# [Exercise goal]
Reproduce every line of the records below, unchanged and in the same order.

Stored data entries
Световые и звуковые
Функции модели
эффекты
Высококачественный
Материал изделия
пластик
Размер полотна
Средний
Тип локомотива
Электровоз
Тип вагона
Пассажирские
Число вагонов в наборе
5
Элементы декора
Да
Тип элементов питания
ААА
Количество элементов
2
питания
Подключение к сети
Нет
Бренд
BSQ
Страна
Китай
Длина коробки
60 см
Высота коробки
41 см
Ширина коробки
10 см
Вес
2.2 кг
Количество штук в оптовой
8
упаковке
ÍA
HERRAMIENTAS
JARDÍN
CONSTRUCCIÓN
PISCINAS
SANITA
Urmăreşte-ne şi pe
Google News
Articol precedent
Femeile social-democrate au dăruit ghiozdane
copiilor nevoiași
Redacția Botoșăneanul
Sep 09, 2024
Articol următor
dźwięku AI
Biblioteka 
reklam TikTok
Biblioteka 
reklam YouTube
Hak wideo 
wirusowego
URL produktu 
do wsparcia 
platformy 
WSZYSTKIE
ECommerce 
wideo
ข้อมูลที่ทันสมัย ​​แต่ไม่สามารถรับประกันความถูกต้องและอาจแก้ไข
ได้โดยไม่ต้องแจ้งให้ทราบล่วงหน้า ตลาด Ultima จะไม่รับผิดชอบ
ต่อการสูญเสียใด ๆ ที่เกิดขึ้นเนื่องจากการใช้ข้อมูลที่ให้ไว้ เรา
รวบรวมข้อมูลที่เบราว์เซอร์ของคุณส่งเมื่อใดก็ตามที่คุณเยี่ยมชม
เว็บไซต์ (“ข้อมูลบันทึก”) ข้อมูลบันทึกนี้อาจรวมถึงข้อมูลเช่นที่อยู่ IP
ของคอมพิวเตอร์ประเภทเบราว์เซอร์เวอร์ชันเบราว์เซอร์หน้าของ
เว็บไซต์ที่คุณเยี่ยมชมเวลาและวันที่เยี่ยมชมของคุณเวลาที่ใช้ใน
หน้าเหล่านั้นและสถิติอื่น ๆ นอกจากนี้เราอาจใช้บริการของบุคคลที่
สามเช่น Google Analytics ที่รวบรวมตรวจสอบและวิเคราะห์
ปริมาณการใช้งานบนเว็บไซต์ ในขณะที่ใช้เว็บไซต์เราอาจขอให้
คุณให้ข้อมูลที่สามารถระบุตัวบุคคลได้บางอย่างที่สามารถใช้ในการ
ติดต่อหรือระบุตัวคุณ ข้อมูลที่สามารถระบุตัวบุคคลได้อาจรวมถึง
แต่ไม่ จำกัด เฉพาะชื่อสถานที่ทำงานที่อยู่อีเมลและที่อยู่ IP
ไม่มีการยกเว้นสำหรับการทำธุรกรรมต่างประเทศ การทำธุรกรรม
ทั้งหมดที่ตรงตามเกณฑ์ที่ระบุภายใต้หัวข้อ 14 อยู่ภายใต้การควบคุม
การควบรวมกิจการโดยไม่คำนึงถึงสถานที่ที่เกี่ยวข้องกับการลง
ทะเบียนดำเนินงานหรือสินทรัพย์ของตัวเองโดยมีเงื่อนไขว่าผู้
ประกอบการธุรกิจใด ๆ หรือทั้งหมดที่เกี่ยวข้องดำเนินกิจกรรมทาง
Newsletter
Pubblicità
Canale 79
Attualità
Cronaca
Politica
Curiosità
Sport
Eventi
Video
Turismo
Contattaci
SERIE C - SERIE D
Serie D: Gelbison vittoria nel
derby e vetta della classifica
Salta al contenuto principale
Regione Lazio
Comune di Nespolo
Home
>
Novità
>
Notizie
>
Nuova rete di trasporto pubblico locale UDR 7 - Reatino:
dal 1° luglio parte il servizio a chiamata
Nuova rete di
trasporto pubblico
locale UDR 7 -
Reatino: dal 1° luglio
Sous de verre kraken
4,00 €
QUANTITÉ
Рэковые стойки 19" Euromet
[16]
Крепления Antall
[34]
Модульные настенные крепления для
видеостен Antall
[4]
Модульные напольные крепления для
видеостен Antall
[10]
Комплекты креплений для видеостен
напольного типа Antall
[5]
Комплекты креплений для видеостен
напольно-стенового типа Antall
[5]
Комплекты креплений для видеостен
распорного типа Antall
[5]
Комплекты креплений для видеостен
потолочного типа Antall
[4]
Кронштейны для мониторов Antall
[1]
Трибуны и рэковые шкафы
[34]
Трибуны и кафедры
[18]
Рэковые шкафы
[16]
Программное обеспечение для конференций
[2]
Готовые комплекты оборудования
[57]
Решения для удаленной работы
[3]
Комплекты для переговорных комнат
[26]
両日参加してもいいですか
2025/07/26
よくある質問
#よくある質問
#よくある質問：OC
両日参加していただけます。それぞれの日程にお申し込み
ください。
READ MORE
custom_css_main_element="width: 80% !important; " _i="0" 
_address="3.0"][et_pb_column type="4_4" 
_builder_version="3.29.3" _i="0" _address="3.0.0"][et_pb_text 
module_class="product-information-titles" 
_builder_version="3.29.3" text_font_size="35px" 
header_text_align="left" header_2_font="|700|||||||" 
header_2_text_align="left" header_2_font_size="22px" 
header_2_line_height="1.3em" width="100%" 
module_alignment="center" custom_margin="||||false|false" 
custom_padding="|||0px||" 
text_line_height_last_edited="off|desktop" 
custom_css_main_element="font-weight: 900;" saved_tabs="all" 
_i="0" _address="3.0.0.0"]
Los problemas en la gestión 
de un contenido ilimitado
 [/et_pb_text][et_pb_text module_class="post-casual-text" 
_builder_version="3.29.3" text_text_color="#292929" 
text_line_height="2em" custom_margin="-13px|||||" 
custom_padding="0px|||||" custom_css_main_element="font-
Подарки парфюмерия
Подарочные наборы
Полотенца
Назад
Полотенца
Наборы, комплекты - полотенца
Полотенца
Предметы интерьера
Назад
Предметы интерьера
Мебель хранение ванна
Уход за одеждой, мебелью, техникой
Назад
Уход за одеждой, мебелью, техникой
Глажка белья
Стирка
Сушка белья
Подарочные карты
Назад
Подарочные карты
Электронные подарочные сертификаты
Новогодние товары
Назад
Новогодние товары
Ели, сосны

# [Expected output]
Световые и звуковые
Функции модели
эффекты
Высококачественный
Материал изделия
пластик
Размер полотна
Средний
Тип локомотива
Электровоз
Тип вагона
Пассажирские
Число вагонов в наборе
5
Элементы декора
Да
Тип элементов питания
ААА
Количество элементов
2
питания
Подключение к сети
Нет
Бренд
BSQ
Страна
Китай
Длина коробки
60 см
Высота коробки
41 см
Ширина коробки
10 см
Вес
2.2 кг
Количество штук в оптовой
8
упаковке
ÍA
HERRAMIENTAS
JARDÍN
CONSTRUCCIÓN
PISCINAS
SANITA
Urmăreşte-ne şi pe
Google News
Articol precedent
Femeile social-democrate au dăruit ghiozdane
copiilor nevoiași
Redacția Botoșăneanul
Sep 09, 2024
Articol următor
dźwięku AI
Biblioteka 
reklam TikTok
Biblioteka 
reklam YouTube
Hak wideo 
wirusowego
URL produktu 
do wsparcia 
platformy 
WSZYSTKIE
ECommerce 
wideo
ข้อมูลที่ทันสมัย ​​แต่ไม่สามารถรับประกันความถูกต้องและอาจแก้ไข
ได้โดยไม่ต้องแจ้งให้ทราบล่วงหน้า ตลาด Ultima จะไม่รับผิดชอบ
ต่อการสูญเสียใด ๆ ที่เกิดขึ้นเนื่องจากการใช้ข้อมูลที่ให้ไว้ เรา
รวบรวมข้อมูลที่เบราว์เซอร์ของคุณส่งเมื่อใดก็ตามที่คุณเยี่ยมชม
เว็บไซต์ (“ข้อมูลบันทึก”) ข้อมูลบันทึกนี้อาจรวมถึงข้อมูลเช่นที่อยู่ IP
ของคอมพิวเตอร์ประเภทเบราว์เซอร์เวอร์ชันเบราว์เซอร์หน้าของ
เว็บไซต์ที่คุณเยี่ยมชมเวลาและวันที่เยี่ยมชมของคุณเวลาที่ใช้ใน
หน้าเหล่านั้นและสถิติอื่น ๆ นอกจากนี้เราอาจใช้บริการของบุคคลที่
สามเช่น Google Analytics ที่รวบรวมตรวจสอบและวิเคราะห์
ปริมาณการใช้งานบนเว็บไซต์ ในขณะที่ใช้เว็บไซต์เราอาจขอให้
คุณให้ข้อมูลที่สามารถระบุตัวบุคคลได้บางอย่างที่สามารถใช้ในการ
ติดต่อหรือระบุตัวคุณ ข้อมูลที่สามารถระบุตัวบุคคลได้อาจรวมถึง
แต่ไม่ จำกัด เฉพาะชื่อสถานที่ทำงานที่อยู่อีเมลและที่อยู่ IP
ไม่มีการยกเว้นสำหรับการทำธุรกรรมต่างประเทศ การทำธุรกรรม
ทั้งหมดที่ตรงตามเกณฑ์ที่ระบุภายใต้หัวข้อ 14 อยู่ภายใต้การควบคุม
การควบรวมกิจการโดยไม่คำนึงถึงสถานที่ที่เกี่ยวข้องกับการลง
ทะเบียนดำเนินงานหรือสินทรัพย์ของตัวเองโดยมีเงื่อนไขว่าผู้
ประกอบการธุรกิจใด ๆ หรือทั้งหมดที่เกี่ยวข้องดำเนินกิจกรรมทาง
Newsletter
Pubblicità
Canale 79
Attualità
Cronaca
Politica
Curiosità
Sport
Eventi
Video
Turismo
Contattaci
SERIE C - SERIE D
Serie D: Gelbison vittoria nel
derby e vetta della classifica
Salta al contenuto principale
Regione Lazio
Comune di Nespolo
Home
>
Novità
>
Notizie
>
Nuova rete di trasporto pubblico locale UDR 7 - Reatino:
dal 1° luglio parte il servizio a chiamata
Nuova rete di
trasporto pubblico
locale UDR 7 -
Reatino: dal 1° luglio
Sous de verre kraken
4,00 €
QUANTITÉ
Рэковые стойки 19" Euromet
[16]
Крепления Antall
[34]
Модульные настенные крепления для
видеостен Antall
[4]
Модульные напольные крепления для
видеостен Antall
[10]
Комплекты креплений для видеостен
напольного типа Antall
[5]
Комплекты креплений для видеостен
напольно-стенового типа Antall
[5]
Комплекты креплений для видеостен
распорного типа Antall
[5]
Комплекты креплений для видеостен
потолочного типа Antall
[4]
Кронштейны для мониторов Antall
[1]
Трибуны и рэковые шкафы
[34]
Трибуны и кафедры
[18]
Рэковые шкафы
[16]
Программное обеспечение для конференций
[2]
Готовые комплекты оборудования
[57]
Решения для удаленной работы
[3]
Комплекты для переговорных комнат
[26]
両日参加してもいいですか
2025/07/26
よくある質問
#よくある質問
#よくある質問：OC
両日参加していただけます。それぞれの日程にお申し込み
ください。
READ MORE
custom_css_main_element="width: 80% !important; " _i="0" 
_address="3.0"][et_pb_column type="4_4" 
_builder_version="3.29.3" _i="0" _address="3.0.0"][et_pb_text 
module_class="product-information-titles" 
_builder_version="3.29.3" text_font_size="35px" 
header_text_align="left" header_2_font="|700|||||||" 
header_2_text_align="left" header_2_font_size="22px" 
header_2_line_height="1.3em" width="100%" 
module_alignment="center" custom_margin="||||false|false" 
custom_padding="|||0px||" 
text_line_height_last_edited="off|desktop" 
custom_css_main_element="font-weight: 900;" saved_tabs="all" 
_i="0" _address="3.0.0.0"]
Los problemas en la gestión 
de un contenido ilimitado
 [/et_pb_text][et_pb_text module_class="post-casual-text" 
_builder_version="3.29.3" text_text_color="#292929" 
text_line_height="2em" custom_margin="-13px|||||" 
custom_padding="0px|||||" custom_css_main_element="font-
Подарки парфюмерия
Подарочные наборы
Полотенца
Назад
Полотенца
Наборы, комплекты - полотенца
Полотенца
Предметы интерьера
Назад
Предметы интерьера
Мебель хранение ванна
Уход за одеждой, мебелью, техникой
Назад
Уход за одеждой, мебелью, техникой
Глажка белья
Стирка
Сушка белья
Подарочные карты
Назад
Подарочные карты
Электронные подарочные сертификаты
Новогодние товары
Назад
Новогодние товары
Ели, сосны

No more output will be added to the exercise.